__PROMPT__
For each line below that includes the word "Unternehmen", make a copy.
--- PROVIDED RECORDS Enclosed Below ---
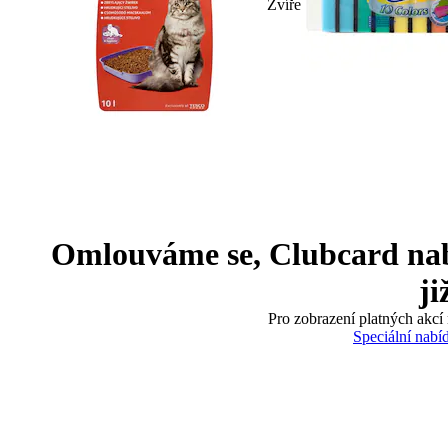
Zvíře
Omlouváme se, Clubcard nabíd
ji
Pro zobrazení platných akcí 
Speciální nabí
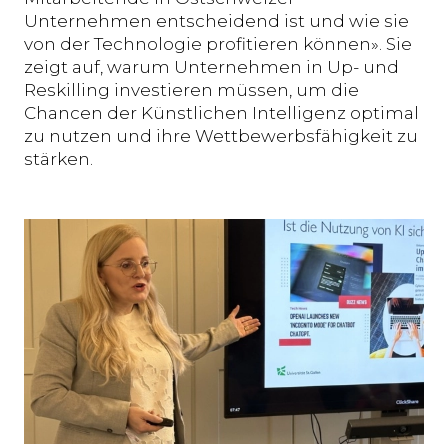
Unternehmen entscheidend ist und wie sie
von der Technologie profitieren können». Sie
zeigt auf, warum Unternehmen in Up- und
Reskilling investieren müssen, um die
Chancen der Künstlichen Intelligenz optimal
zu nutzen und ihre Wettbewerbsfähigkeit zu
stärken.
--- End of Enclosed PROVIDED RECORDS ---
--- PROVIDED RECORDS Enclosed Below ---
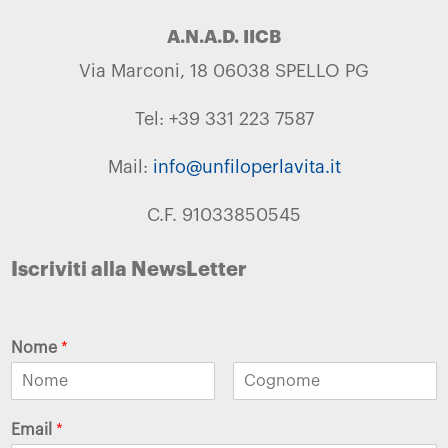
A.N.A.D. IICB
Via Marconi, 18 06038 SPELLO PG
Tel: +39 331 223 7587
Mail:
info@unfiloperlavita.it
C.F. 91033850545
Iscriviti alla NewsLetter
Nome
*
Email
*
--- End of Enclosed PROVIDED RECORDS ---
__ANSWER SECTION__
Unternehmen entscheidend ist und wie sie
zeigt auf, warum Unternehmen in Up- und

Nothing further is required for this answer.